━━━ EXCERPTED DATA
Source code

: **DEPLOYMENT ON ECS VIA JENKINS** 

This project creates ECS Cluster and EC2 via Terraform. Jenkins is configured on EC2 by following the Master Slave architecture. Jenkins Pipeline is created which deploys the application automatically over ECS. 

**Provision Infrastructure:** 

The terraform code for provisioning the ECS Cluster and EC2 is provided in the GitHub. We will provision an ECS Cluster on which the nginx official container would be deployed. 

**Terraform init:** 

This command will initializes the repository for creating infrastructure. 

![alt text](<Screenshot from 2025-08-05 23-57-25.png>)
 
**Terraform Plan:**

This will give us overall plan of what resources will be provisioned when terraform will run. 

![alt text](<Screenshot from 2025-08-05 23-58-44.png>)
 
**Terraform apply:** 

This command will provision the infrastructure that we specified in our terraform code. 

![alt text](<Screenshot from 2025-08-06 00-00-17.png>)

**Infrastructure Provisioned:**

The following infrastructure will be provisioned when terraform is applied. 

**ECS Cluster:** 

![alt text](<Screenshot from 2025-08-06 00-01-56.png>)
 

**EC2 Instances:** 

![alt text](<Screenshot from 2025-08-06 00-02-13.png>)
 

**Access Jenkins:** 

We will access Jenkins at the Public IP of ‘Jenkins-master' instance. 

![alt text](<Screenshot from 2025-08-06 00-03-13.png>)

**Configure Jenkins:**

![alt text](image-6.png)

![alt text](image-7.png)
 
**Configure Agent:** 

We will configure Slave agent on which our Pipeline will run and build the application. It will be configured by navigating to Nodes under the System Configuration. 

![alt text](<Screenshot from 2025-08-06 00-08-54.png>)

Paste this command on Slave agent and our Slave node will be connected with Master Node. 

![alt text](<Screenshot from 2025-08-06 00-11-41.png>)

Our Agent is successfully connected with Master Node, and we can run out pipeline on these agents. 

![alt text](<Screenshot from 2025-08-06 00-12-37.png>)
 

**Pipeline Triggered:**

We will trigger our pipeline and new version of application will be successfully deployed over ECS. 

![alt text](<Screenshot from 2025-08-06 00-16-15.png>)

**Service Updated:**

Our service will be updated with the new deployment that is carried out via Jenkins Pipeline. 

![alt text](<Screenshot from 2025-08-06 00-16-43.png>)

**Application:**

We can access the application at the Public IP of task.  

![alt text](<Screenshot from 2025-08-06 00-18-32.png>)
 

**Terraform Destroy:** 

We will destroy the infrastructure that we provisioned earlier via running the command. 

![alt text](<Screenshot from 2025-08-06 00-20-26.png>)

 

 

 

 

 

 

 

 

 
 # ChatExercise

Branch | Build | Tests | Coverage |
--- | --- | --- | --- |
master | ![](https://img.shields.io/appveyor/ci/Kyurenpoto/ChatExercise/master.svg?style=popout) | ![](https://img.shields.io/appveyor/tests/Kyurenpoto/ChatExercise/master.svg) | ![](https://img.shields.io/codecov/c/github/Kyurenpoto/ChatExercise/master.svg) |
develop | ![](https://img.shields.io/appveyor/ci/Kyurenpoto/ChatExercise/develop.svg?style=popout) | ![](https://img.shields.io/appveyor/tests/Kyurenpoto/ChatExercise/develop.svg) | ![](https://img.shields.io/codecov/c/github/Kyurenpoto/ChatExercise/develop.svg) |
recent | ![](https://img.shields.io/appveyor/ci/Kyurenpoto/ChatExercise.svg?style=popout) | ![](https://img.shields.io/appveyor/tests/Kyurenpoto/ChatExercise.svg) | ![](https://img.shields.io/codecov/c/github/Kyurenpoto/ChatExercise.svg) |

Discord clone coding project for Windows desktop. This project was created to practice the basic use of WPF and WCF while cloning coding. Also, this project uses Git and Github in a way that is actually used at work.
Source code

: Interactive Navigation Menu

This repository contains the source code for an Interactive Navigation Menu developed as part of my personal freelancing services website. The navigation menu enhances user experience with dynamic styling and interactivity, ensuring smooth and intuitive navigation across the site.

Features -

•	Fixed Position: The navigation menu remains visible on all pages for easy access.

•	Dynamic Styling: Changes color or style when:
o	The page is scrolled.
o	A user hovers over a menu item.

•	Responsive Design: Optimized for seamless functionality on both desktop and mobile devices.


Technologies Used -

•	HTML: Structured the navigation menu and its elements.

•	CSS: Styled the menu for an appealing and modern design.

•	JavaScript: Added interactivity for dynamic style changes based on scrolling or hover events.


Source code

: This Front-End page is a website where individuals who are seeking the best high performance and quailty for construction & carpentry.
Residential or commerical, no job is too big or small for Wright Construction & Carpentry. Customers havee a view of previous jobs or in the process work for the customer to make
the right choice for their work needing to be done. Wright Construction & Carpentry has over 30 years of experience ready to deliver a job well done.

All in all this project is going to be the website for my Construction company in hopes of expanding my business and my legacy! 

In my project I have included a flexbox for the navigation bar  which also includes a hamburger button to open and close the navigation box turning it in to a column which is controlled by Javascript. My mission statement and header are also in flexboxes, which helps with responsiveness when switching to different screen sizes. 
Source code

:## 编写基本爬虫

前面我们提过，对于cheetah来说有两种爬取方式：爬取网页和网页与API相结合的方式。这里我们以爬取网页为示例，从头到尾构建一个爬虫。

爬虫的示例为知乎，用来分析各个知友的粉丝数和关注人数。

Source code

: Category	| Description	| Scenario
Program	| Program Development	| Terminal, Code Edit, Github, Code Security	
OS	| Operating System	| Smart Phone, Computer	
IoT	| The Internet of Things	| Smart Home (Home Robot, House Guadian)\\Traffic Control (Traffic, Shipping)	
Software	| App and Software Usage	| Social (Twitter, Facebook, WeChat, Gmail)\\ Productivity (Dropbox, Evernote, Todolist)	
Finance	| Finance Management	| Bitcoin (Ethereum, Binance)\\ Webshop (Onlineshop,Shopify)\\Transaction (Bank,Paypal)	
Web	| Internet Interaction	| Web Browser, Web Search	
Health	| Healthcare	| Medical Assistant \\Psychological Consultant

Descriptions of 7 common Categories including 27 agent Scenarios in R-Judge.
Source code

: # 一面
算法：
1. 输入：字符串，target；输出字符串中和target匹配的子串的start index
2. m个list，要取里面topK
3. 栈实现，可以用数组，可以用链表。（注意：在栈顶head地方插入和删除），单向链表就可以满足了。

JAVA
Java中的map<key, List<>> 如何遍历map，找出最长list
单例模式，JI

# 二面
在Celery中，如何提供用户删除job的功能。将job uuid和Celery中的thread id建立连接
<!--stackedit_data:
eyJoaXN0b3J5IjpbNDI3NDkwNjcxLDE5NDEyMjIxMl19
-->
━━━━━━
■ PROBLEM DETAILS: Please count the lines above that contain the string "Cluster", treating uppercase and lowercase as different. Reply with the number alone.

■ EXERCISE SOLUTION: 3